ATLAS open data have already found their way into university theses and have been used by people outside the collaboration to develop their own educational tools. Indeed, within ATLAS, new members can now choose to work on preparing open data as their qualification task to become an ATLAS co-author, says Sánchez Pineda. This summer, ATLAS will release 10 fb–1 of level-two data from Run 2, with more than 100 simulated physics processes and related resources. ATLAS does not provide level-three data openly and researchers interested in analysing these can do so through a tailored association programme, which 80 people have taken advantage of so far. “This allows external scientists to rely on ATLAS software, computing and analysis expertise for their project,” says Sánchez Pineda.
Fundamental motivation
CERN’s open-data portal hosts and serves data from the four big LHC experiments, also providing many of the software tools including virtual machines to run the analysis code. The OPERA collaboration recently started sharing its research data via CERN and other particle-physics collaborations are interested in joining the project.

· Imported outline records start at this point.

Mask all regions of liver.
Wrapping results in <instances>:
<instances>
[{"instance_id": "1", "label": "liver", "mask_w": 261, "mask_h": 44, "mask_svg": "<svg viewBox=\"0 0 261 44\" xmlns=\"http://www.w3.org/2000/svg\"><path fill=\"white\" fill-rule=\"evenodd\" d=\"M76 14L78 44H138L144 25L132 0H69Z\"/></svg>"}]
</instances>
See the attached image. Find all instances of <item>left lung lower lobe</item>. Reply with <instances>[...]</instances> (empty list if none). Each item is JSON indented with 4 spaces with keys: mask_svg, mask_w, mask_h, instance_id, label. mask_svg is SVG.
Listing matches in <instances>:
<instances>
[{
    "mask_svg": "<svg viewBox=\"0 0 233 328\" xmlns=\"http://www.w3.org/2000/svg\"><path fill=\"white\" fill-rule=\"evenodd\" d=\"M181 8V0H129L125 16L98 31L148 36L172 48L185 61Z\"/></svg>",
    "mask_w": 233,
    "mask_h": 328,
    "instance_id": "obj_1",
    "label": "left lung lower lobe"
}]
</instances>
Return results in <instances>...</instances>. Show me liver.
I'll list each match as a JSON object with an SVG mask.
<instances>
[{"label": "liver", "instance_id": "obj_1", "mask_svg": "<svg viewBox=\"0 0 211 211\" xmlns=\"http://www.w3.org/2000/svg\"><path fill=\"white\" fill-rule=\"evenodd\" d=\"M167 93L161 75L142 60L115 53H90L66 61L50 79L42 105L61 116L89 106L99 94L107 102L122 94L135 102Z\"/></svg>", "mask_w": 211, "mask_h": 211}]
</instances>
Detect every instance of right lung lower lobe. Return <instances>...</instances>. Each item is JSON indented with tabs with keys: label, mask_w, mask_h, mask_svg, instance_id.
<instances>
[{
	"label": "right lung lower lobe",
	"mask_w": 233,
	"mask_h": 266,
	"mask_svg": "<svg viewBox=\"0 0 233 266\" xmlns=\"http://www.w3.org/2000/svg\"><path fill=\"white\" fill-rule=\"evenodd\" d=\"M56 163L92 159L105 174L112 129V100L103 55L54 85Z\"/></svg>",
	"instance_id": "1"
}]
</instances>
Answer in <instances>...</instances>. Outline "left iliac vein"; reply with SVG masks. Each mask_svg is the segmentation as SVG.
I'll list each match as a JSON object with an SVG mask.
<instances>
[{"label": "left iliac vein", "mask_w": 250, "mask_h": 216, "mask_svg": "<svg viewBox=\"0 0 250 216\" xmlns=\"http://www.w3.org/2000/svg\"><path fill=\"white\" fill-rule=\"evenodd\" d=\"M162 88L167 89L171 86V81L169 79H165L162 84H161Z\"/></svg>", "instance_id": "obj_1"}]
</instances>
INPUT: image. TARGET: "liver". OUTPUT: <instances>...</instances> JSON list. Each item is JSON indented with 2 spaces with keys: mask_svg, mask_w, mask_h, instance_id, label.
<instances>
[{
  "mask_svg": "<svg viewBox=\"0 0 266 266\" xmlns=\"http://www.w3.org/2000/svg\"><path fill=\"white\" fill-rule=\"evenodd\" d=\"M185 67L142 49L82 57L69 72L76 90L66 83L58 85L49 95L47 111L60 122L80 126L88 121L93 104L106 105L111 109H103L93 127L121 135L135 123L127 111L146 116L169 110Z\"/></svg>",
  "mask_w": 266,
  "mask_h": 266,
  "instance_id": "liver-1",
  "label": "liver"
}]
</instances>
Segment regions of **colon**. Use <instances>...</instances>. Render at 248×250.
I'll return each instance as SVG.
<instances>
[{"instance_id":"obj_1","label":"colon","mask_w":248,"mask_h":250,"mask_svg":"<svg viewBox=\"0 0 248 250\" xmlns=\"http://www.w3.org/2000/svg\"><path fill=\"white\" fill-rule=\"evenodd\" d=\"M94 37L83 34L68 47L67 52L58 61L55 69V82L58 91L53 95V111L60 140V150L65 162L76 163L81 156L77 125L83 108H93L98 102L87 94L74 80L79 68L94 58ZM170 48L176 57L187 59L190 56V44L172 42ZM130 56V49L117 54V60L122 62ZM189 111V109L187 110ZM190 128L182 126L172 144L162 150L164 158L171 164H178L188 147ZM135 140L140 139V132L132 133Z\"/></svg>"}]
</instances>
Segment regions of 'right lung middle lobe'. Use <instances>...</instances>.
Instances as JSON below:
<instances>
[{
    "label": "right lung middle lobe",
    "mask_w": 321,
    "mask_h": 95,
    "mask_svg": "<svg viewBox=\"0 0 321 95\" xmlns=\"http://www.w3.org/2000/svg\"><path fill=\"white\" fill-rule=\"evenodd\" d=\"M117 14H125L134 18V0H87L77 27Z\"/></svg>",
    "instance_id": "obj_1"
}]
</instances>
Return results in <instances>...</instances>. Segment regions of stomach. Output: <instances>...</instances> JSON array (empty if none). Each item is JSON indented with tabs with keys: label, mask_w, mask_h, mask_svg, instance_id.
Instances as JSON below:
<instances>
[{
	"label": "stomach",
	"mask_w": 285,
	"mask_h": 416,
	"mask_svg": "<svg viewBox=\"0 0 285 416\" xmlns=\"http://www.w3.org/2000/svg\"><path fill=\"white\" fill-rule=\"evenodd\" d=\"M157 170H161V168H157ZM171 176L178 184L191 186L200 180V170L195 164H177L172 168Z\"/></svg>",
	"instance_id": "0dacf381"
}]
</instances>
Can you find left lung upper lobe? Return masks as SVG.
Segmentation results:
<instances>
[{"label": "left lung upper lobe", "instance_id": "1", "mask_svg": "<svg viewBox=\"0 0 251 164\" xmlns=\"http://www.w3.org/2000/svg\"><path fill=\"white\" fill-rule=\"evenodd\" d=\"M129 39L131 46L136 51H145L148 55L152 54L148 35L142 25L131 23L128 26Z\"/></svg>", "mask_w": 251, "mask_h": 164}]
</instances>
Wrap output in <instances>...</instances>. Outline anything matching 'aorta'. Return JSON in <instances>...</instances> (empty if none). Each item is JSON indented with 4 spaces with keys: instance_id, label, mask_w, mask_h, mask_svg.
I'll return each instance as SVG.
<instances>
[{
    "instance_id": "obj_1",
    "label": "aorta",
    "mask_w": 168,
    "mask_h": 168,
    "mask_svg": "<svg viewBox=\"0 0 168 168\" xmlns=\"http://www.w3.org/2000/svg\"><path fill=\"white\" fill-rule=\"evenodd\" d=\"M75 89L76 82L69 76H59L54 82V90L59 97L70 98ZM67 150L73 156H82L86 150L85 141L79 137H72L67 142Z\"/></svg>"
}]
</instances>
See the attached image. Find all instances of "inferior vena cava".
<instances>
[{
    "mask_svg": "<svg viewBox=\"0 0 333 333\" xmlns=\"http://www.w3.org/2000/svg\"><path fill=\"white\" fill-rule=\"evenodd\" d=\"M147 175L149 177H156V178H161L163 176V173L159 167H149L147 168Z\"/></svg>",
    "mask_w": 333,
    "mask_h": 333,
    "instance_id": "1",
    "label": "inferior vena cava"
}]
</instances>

Although high-energy physics has made great strides in providing open access to research publications, we are still in the very early days of open data. Theorist Jesse Thaler of MIT, who led the first independent analysis using CMS open data, acknowledges that it is possible for people to get their hands on coveted data by joining an experimental collaboration, but sees a much brighter future with open data. “What about more exploratory studies where the theory hasn’t yet been invented? What about engaging undergraduate students? What about examining old data for signs of new physics?” he asks. These provocative questions serve as fundamental motivations for making all data in high-energy physics as open as possible.